Pleil – Keine Zeit

Pleil
(c) Soheyl Nassary / EYETM Design & Kommunikation

Unorthodoxe Faszination begleitete „Die Spur des Kalenders“, das erste Solowerk des Veteranen Marco Pleil. Der Lo-Fi-Ansatz – E-Gitarre, Stimme und Distortion allein im weiten Raum – schlug im Frühjahr 2020 ein, passte zu den damals noch neuen Umständen einer isolierten Welt. Live bleibt Pleil diesem Konzept treu, will auf Platte allerdings nun sämtliche Grenzen einreißen. Experimente sind willkommen, Elektronik erhält eine prominente Rolle, ohne dabei den ursprünglichen Sound ad acta zu legen. Der Musiker hat „Keine Zeit“ und tankt sich durch zwölf Songs in unter einer halben Stunde.

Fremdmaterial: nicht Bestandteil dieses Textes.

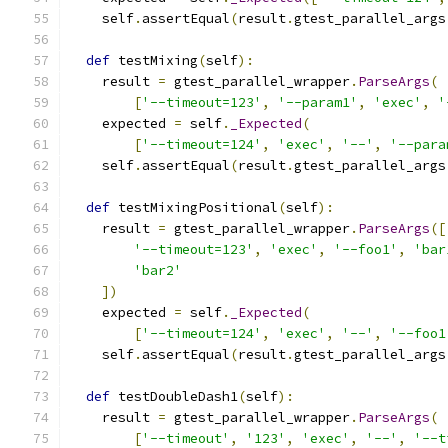
    self
.
assertEqual
(
result
.
gtest_parallel_args
def
 testMixing
(
self
):
    result 
=
 gtest_parallel_wrapper
.
ParseArgs
(
[
'--timeout=123'
,
'--param1'
,
'exec'
,
'
    expected 
=
 self
.
_Expected
(
[
'--timeout=124'
,
'exec'
,
'--'
,
'--para
    self
.
assertEqual
(
result
.
gtest_parallel_args
def
 testMixingPositional
(
self
):
    result 
=
 gtest_parallel_wrapper
.
ParseArgs
([
'--timeout=123'
,
'exec'
,
'--foo1'
,
'bar
'bar2'
])
    expected 
=
 self
.
_Expected
(
[
'--timeout=124'
,
'exec'
,
'--'
,
'--foo1
    self
.
assertEqual
(
result
.
gtest_parallel_args
def
 testDoubleDash1
(
self
):
    result 
=
 gtest_parallel_wrapper
.
ParseArgs
(
[
'--timeout'
,
'123'
,
'exec'
,
'--'
,
'--t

Kinobesuche waren auch schon mal schöner, befindet der Protagonist, und mimt den Zyniker in „Das neue Kino“, wo Popcorn und Explosionen den Intellekt in ein stilles Kämmerchen einsperren. Passend rollt der Track etwas von hinten an, gefühlt leicht zeitversetzt, wie das Thema an sich. Zur gelegentlich launischen Gitarre gesellt sich ein lockeres Beat-Konzept, ein paar Effekte kreisen rund um das Leitmotiv. Die Reduktion ist noch da, bloß wirkt das Drumherum kraftvoller. Das gilt auch für „Zimmer frei!“, auf dem Papier eine understatete Hymne mit einem Hauch Hamburger Schule, nun jedoch etwas aufgeplustert, vielschichtig, lebhafter. Das klappt erstaunlich gut.

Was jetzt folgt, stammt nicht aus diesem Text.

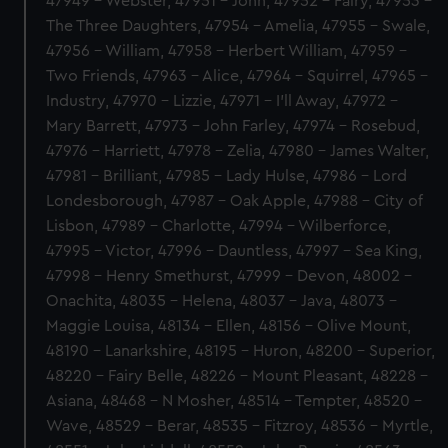
47949 - Webster, 47951 - John, 47952 - Fairy, 47953 -
The Three Daughters, 47954 - Amelia, 47955 - Swale,
47956 - William, 47958 - Herbert William, 47959 -
Two Friends, 47963 - Alice, 47964 - Squirrel, 47965 -
Industry, 47970 - Lizzie, 47971 - I'll Away, 47972 -
Mary Barrett, 47973 - John Farley, 47974 - Rosebud,
47976 - Harriett, 47978 - Zelia, 47980 - James Walter,
47981 - Brilliant, 47985 - Lady Hulse, 47986 - Lord
Londesborough, 47987 - Oak Apple, 47988 - City of
Lisbon, 47989 - Charlotte, 47994 - Wilberforce,
47995 - Victor, 47996 - Dauntless, 47997 - Sea King,
47998 - Henry Smethurst, 47999 - Devon, 48002 -
Onachita, 48035 - Helena, 48037 - Java, 48073 -
Maggie Louisa, 48134 - Ellen, 48156 - Olive Mount,
48190 - Lanarkshire, 48195 - Huron, 48200 - Superior,
48220 - Fairy Belle, 48226 - Mount Pleasant, 48228 -
Asiana, 48468 - N Mosher, 48514 - Tempter, 48520 -
Wave, 48529 - Berar, 48535 - Fitzroy, 48536 - Myrtle,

In „Depressive Komödianten“ kommt der Drum-Computer gar fabulös. Gemeinsam mit leicht synthetischem Unterbau und zusätzlichen Gitarrenspuren kriegt das Ding einen dezent poppigen Einschlag. Ja, auch das ist noch Pleil, im besten Sinne kurios und eingängig, mit Wave- und Electro-Rock-Elan als wunderbarem Zusatz. „Sohn des Zeus“ begradigt die verzerrte Gitarre durch federndes Dickicht und geht im Widerspruch auf, macht aus dem scharfkantigen Grundkonzept einen nahezu harmonischen Charmebolzen. In „Das Offensivmoment“ darf es dann doch etwas schiefer vor sich gehen, zeitweise sogar leicht jazzig und jenseitig.

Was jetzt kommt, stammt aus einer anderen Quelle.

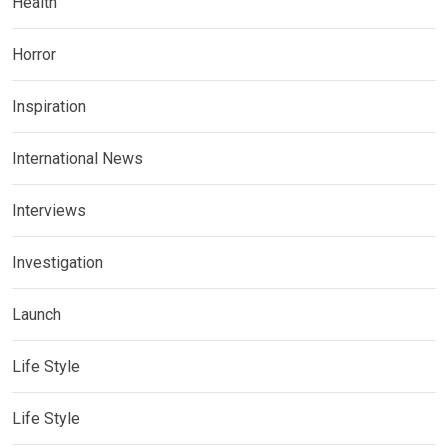
Health
Horror
Inspiration
International News
Interviews
Investigation
Launch
Life Style
Life Style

Es ist ein anderer Marco Pleil, der auf diesem zweiten Album auftritt, und doch im Kern weiterhin dieselbe (musikalische) Person. Das Paradox wird zum Lehrstück für sympathische Musik. „Keine Zeit“ rauscht förmlich durch mit dem einen oder anderen Schwank aus dem Leben, mit kurzweiligen Alltagsbeobachtungen und der steten Suche nach der wohligen Auflösung allen Seins. Der frische Wind bekommt dem Musiker sehr gut, zumal die krachenden, reduzierten Wurzeln weiterhin gut erkennbar bleiben. Sie strecken sich nun bloß in verschiedenste Himmelsrichtungen aus – ein unerwarteter, richtig guter Schritt.

Wertung: 4/5

Erhältlich ab: 01.07.2022
Erhältlich über: Timezone Records (Timezone)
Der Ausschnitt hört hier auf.